Revision - is there no end to it?

No, probably not, is the answer to that. Death or publication are the only means of stopping me tweaking my novels. Each time I look at them I find new things I can improve. (Which is quite encouraging, really, as it must mean my writing is getting better.)

I am not alone in this. Jasper Fforde says, 'If it were possible I'd be around Waterstones with a pot of glue and replacement pages and perhaps after that knocking at your front door with a bottle of Tippex and a pen, "Excuse me, my name is Jasper Fforde. Do you have a copy of 'The Eyre Affair' by any chance? I've spelt Steller's sea cow incorrectly and I was wondering..."'

I've been revising Trav Zander. I've done five chapters so far. What I am getting rid of mostly are:
  • Unnecessary speech tags, often where I also have a description of what the character is doing which tells the reader who is speaking.

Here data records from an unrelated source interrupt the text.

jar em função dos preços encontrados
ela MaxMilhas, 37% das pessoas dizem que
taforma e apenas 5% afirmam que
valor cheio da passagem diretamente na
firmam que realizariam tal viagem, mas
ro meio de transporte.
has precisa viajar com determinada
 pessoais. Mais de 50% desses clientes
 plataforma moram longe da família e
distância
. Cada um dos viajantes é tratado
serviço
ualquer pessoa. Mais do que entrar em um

  • Bits that tell the reader what is going to happen, instead of just letting the story unfold.

  • 'He thought' or 'she thought' - generally a sign the writing is under par (thank you, Alan). There are better ways of getting the information across.

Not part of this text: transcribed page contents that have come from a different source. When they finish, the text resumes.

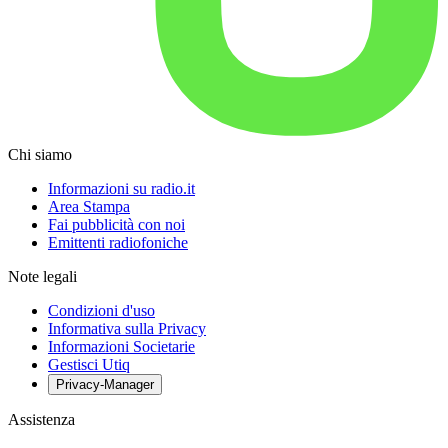
Chi siamo
Informazioni su radio.it
Area Stampa
Fai pubblicità con noi
Emittenti radiofoniche
Note legali
Condizioni d'uso
Informativa sulla Privacy
Informazioni Societarie
Gestisci Utiq
Privacy-Manager
Assistenza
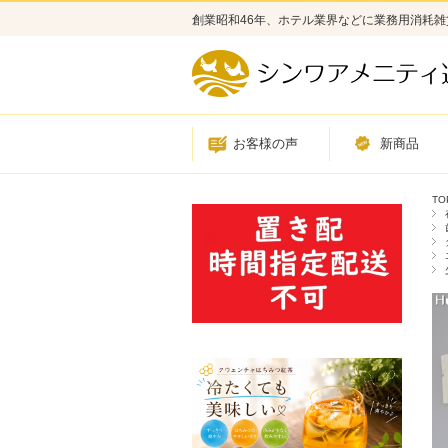
創業昭和46年、ホテル業界などに業務用消耗
お客様の声
新商品
TO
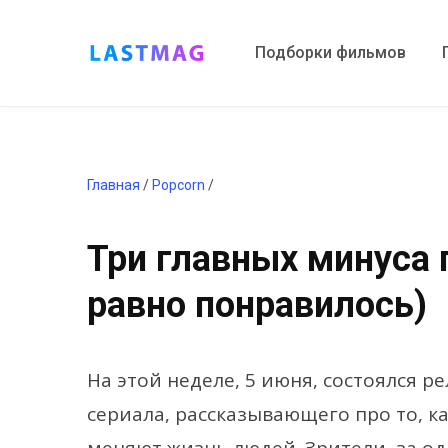
Подборки фильмов
Главная
/
Popcorn
/
Три главных минуса 
равно понравилось)
На этой неделе, 5 июня, состоялся р
сериала, рассказывающего про то, к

  • Deleting 'that' if it's not necessary and there is more than one.

  • And word echoes, my bane - I'm still picking those out, but at least now I have help at hand with Autocrit. It's astonishing; I must have been over Trav twenty times, including reading the whole thing out loud, and I've still missed some repeat words. I recommend Autocrit for anyone with the same problem; it costs $47, and you can try it free first.


  1. I absolutely empathize. And I would bet that many, many well known authors would confess to the same sort of wishful thinking Jasper Fforde is talking about. If we care-and we do-about our creations, we want them to be as close to perfect, as near to our vision of them as we can get them. Perfect will never happen, and sometimes we need to realize when we've crossed the line between improvement and simply muddying the waters.

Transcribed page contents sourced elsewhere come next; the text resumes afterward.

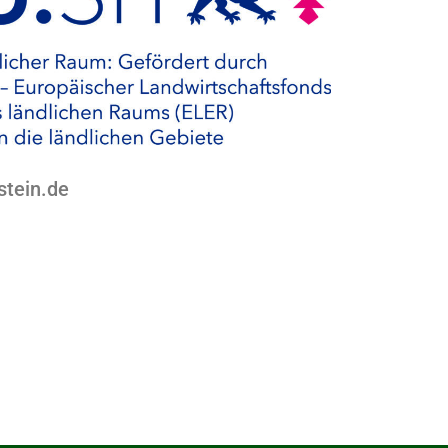
stein.de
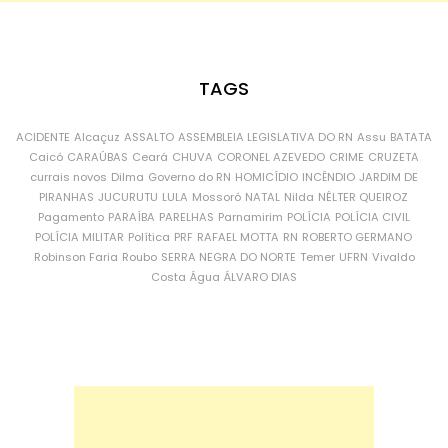
TAGS
ACIDENTE
Alcaçuz
ASSALTO
ASSEMBLEIA LEGISLATIVA DO RN
Assu
BATATA
Caicó
CARAÚBAS
Ceará
CHUVA
CORONEL AZEVEDO
CRIME
CRUZETA
currais novos
Dilma
Governo do RN
HOMICÍDIO
INCÊNDIO
JARDIM DE
PIRANHAS
JUCURUTU
LULA
Mossoró
NATAL
Nilda
NÉLTER QUEIROZ
Pagamento
PARAÍBA
PARELHAS
Parnamirim
POLÍCIA
POLÍCIA CIVIL
POLÍCIA MILITAR
Política
PRF
RAFAEL MOTTA
RN
ROBERTO GERMANO
Robinson Faria
Roubo
SERRA NEGRA DO NORTE
Temer
UFRN
Vivaldo
Costa
Água
ÁLVARO DIAS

    In a way it is like raising children. The difference is that with a book you can at some point, with good conscience, say "This just isn't working, I am moving on to something else." Can't imagine doing that with a child. Not without breaking your heart. But things that break our hearts make for terrific stories, don't they?

  2. I don't subscribe to the my book is my baby line. In fact, I'm wondering whether we should all bash them out a bit more, rather than spend too long on each. Be less precious about it.

    Maybe this is why journalists often seem to make successful authors.

  3. Good point.

    And I wasn't saying I thought the analogy was good or healthy one. Just that it exists.